Stop after the line containing "Create Yours Now"; retype every line of the data before it exactly, starting from the first.
[Available records Boundary: Start]
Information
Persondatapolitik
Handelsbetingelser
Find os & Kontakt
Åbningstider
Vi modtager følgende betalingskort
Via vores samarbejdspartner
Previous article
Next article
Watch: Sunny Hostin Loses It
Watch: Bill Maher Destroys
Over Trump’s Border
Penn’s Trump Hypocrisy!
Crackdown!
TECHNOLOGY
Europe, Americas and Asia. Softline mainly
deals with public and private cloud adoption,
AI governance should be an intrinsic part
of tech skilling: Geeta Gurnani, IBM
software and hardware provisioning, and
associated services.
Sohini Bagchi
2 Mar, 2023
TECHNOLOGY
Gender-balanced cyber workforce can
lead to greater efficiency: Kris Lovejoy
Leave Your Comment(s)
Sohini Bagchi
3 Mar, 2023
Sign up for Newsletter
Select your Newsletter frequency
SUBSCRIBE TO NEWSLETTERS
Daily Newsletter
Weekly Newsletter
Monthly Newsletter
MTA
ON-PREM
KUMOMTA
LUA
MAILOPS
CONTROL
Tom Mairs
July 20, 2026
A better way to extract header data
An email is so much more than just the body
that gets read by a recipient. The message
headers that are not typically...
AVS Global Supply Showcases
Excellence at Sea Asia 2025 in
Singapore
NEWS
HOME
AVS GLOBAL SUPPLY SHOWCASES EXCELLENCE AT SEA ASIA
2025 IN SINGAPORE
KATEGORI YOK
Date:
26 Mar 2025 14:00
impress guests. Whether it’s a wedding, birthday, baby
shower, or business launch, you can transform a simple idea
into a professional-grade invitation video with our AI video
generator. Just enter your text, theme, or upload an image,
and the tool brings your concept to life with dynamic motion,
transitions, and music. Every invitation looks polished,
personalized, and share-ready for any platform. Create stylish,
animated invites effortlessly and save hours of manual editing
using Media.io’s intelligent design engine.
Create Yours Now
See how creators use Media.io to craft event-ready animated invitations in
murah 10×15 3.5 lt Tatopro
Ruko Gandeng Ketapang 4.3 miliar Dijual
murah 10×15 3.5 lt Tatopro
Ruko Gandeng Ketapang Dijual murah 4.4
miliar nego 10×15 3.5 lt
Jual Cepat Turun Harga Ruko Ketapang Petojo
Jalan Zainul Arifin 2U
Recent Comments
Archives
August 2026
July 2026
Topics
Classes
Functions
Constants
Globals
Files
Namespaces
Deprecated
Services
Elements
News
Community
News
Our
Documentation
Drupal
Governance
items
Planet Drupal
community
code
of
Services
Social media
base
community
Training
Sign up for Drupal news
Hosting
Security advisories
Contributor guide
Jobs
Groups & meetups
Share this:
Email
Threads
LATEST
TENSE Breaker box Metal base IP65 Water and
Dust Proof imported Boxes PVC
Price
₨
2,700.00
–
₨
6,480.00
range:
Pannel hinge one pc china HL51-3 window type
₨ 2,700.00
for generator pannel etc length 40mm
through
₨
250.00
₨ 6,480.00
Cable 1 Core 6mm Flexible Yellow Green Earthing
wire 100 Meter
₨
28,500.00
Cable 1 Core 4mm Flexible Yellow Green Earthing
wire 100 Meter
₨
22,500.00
[Available records Boundary: End]
_Solution_
Information
Persondatapolitik
Handelsbetingelser
Find os & Kontakt
Åbningstider
Vi modtager følgende betalingskort
Via vores samarbejdspartner
Previous article
Next article
Watch: Sunny Hostin Loses It
Watch: Bill Maher Destroys
Over Trump’s Border
Penn’s Trump Hypocrisy!
Crackdown!
TECHNOLOGY
Europe, Americas and Asia. Softline mainly
deals with public and private cloud adoption,
AI governance should be an intrinsic part
of tech skilling: Geeta Gurnani, IBM
software and hardware provisioning, and
associated services.
Sohini Bagchi
2 Mar, 2023
TECHNOLOGY
Gender-balanced cyber workforce can
lead to greater efficiency: Kris Lovejoy
Leave Your Comment(s)
Sohini Bagchi
3 Mar, 2023
Sign up for Newsletter
Select your Newsletter frequency
SUBSCRIBE TO NEWSLETTERS
Daily Newsletter
Weekly Newsletter
Monthly Newsletter
MTA
ON-PREM
KUMOMTA
LUA
MAILOPS
CONTROL
Tom Mairs
July 20, 2026
A better way to extract header data
An email is so much more than just the body
that gets read by a recipient. The message
headers that are not typically...
AVS Global Supply Showcases
Excellence at Sea Asia 2025 in
Singapore
NEWS
HOME
AVS GLOBAL SUPPLY SHOWCASES EXCELLENCE AT SEA ASIA
2025 IN SINGAPORE
KATEGORI YOK
Date:
26 Mar 2025 14:00
impress guests. Whether it’s a wedding, birthday, baby
shower, or business launch, you can transform a simple idea
into a professional-grade invitation video with our AI video
generator. Just enter your text, theme, or upload an image,
and the tool brings your concept to life with dynamic motion,
transitions, and music. Every invitation looks polished,
personalized, and share-ready for any platform. Create stylish,
animated invites effortlessly and save hours of manual editing
using Media.io’s intelligent design engine.
Create Yours Now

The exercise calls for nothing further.